Information governance

Pieter Wisse

Enkele jaren geleden verscheen opeens een nieuw woord in de bedrijfskundige literatuur. Ook in het Nederlands bleef het een Engels woord: governance. Over Engelse woorden gesproken, governance is niet synoniem met management, maar is toch nauw verwant ermee.

In de oorspronkelijke staats- en bestuurskundige context betreft governance grofweg de inrichting van de regering, zeg ook maar de regulering van de openbare sector. Daarvan afgeleid duidt zgn corporate governance de inrichting aan van de bedrijfsmatige regelsystematiek. Kernvragen zijn zoal: Hoe luidt voor een bedrijf het patroon van delegatie en verantwoording? Wat zijn overeenkomstige rechten en plichten? Hoe functioneren toezicht, handhaving, aanpassing en dergelijke?

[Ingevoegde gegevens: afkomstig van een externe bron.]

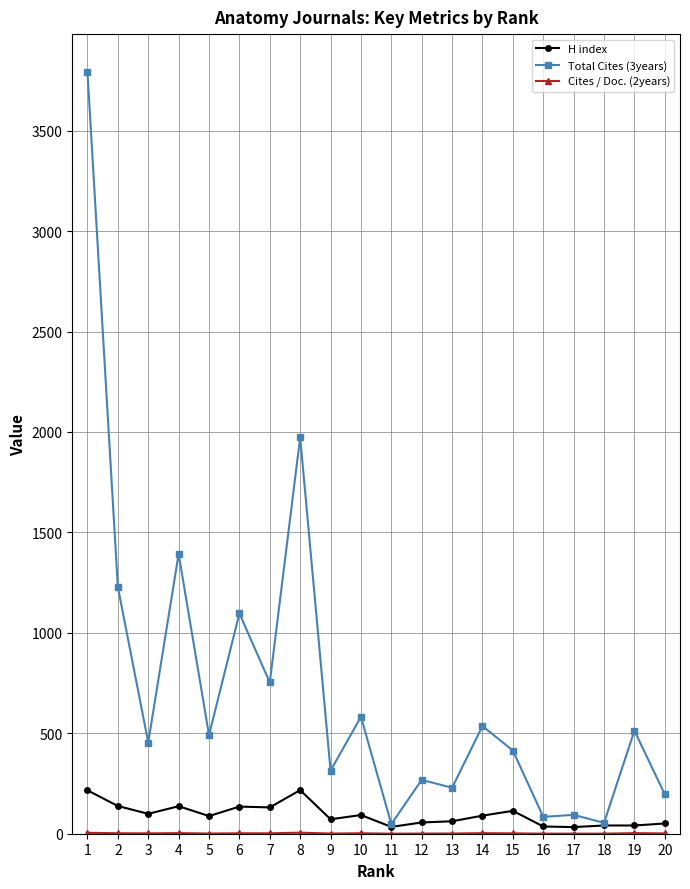

What is the minimum value for Total Cites (3years)?

48.0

Nogal verwarrend is er ook in Nederland de laatste tijd sprake van information technology governance, of korter gezegd IT governance. Waarom toch weer die vooropgezette beperking tot technologie? Weg ermee. Information governance, dus. Dat betreft weer algemener het bestuursregime voor de informatievoorziening. Oh, is dat dan eigenlijk wel een nieuw onderwerp? Nee, zo Nederlands uitgedrukt valt het zwaar tegen. Dat gold natuurlijk eerder voor corporate governance, dat tegenvallen van nieuwigheid bedoel ik. Maar ook information governance is beslist een mooie slogan. Als het even kan zonder technologisch keurslijf, zie ik daarvoor grote populariteit in het verschiet liggen.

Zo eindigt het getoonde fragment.